Thursday, April 1, 2010

Quietly Rising



Shouts are still emanating from the playground - the type that suggest a game of tag has broken out. It has been that sort of day. A much celebrated warm thaw. The neighborhood gave thanks in the only way we know how, by trickling out in pairs or trios all day long - venturing out to the playground or creating bases on the lawn. Or, staying in to make yeast rolls. Ahem.




I know, I know. The thermometer read eighty degrees for crying out loud. Everything about the day screamed strawberries and crisp salads and pink lemonade. But, somehow, we found ourselves mid-afternoon at the center island wrist-high in dough. And, somehow, it felt right.

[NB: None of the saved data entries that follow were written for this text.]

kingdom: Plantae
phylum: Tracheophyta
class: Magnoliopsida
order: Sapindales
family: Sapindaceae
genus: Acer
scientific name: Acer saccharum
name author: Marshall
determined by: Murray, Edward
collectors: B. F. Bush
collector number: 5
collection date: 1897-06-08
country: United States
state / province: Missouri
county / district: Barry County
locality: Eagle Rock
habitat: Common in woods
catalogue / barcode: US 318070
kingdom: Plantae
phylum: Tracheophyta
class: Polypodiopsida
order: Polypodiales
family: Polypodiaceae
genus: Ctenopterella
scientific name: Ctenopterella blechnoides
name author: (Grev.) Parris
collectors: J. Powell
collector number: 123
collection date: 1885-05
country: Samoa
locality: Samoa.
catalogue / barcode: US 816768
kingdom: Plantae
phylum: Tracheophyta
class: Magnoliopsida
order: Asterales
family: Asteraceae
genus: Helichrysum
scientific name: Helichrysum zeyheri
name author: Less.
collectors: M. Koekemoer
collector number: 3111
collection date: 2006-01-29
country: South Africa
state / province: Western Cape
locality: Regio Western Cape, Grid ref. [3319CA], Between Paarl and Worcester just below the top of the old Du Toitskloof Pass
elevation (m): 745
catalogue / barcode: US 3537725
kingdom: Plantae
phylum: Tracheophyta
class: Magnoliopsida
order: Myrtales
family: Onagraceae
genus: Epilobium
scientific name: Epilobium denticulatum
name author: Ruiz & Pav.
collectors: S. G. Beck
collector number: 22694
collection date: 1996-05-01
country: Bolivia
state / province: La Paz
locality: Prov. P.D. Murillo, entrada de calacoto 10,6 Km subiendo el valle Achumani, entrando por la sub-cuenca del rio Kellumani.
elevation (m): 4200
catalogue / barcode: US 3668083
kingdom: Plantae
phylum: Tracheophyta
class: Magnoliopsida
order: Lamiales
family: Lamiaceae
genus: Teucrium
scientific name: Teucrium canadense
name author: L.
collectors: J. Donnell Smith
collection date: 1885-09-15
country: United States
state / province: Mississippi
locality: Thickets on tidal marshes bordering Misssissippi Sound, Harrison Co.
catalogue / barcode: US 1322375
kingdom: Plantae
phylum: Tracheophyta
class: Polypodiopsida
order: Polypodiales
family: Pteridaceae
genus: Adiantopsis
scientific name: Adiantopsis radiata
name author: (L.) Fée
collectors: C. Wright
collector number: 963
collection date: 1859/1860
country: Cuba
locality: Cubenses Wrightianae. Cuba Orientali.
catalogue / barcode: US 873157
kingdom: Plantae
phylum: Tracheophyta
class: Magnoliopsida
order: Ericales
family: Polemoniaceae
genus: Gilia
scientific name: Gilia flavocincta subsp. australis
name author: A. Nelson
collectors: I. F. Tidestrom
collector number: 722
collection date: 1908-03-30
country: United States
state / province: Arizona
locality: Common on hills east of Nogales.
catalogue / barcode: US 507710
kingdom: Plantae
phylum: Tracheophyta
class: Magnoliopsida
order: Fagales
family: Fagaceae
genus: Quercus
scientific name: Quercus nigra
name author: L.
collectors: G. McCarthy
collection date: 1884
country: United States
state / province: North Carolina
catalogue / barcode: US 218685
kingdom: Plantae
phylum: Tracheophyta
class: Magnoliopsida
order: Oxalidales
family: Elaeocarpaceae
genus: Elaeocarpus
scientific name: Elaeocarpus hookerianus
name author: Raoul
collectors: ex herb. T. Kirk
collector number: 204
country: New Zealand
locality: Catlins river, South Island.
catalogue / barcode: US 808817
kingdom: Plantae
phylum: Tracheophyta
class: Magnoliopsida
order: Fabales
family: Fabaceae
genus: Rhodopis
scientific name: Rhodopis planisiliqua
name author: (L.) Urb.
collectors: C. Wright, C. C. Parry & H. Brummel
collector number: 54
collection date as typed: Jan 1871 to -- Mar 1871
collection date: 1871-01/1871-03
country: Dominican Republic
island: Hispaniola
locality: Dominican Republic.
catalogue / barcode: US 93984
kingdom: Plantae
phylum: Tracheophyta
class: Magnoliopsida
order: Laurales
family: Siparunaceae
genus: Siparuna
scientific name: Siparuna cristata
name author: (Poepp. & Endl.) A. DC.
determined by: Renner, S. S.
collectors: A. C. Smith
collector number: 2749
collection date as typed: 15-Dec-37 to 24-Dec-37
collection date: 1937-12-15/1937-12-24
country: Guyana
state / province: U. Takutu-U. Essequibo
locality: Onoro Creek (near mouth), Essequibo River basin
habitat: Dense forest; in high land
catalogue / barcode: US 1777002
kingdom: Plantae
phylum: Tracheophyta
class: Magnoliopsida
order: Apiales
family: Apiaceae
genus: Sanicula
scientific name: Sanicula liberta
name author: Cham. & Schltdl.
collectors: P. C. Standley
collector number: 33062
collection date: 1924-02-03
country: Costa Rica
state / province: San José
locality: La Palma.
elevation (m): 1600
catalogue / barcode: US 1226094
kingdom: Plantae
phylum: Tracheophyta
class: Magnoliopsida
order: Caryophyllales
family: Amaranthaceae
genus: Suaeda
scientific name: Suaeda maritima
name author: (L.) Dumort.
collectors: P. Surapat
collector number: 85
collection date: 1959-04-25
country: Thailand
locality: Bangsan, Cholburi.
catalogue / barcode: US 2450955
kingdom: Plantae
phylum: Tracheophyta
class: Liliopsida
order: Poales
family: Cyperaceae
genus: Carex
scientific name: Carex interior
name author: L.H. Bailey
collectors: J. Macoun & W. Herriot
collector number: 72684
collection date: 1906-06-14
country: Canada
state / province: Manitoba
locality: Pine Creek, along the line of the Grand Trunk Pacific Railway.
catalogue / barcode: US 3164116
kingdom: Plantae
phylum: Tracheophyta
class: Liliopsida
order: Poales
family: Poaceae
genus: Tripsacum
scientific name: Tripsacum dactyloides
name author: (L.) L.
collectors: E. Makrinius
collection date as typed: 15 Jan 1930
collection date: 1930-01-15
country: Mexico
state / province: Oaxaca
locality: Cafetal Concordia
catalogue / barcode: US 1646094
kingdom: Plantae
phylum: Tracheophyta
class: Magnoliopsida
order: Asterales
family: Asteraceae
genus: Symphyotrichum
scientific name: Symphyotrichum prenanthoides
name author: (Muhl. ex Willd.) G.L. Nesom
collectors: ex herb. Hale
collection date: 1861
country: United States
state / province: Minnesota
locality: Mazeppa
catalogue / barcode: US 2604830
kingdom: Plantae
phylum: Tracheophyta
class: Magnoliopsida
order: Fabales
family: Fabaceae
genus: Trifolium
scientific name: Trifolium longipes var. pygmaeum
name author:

It began simply enough. I was going to make risotto. I wanted some bread that could be used in lieu of spoons (you know, in case one should decide to ditch the silverware and get scrappy with one's food). Running to the store was not on my agenda. Running through the indexes of my favorite food blogs - that I could do. I found this recipe. We had everything on hand. While pounding out dough wasn't something I had planned for the day, the hour and a half wait for dough to rise sounded like the perfect excuse for an outside recess to me.




We rolled up our sleeves, manned our aprons, and opened some windows. Audrey mixed ingredients with gusto until she noticed dishes in the sink and decided to "wash" them. While she washed, I found myself kneading dough alone at the counter. Somewhere chimes were ringing. A breeze was blowing. All sounds were those of the outdoors. We could have been anywhere - my grandmother's kitchen that smelled of yeast rolls or cinnamon rolls or some such handiwork of the day.




Audrey washed and I kneaded and thought of my grandmother who once told me, "I know my grandchildren." And, she did. All seven of us. She could tell you our likes and dislikes, our talents and our trials. I visited her shortly before Jason and I married. I don't remember if we were already engaged at this point or if I simply knew we would be. I told her she had met him once. As I spoke, she pulled out a photo album. She turned the pages. She pointed to a picture. There we were as high school seniors, Jason and I sitting on a boat dock in my grandmother's photo album as if the picture had been taken for just this moment in her living room.


As I pressed dough firmly against my palms, working it into a malleable ball, I couldn't help but linger on her memory. She had a gift for things that took time: baking bread, bird-watching, threading a needle, learning the people she loved. Today as the breeze shushed us, the distant chimes soothed us, and Audrey calmly and quietly poured water from one cup to another, (with me rhythmically kneading) my kitchen felt like that.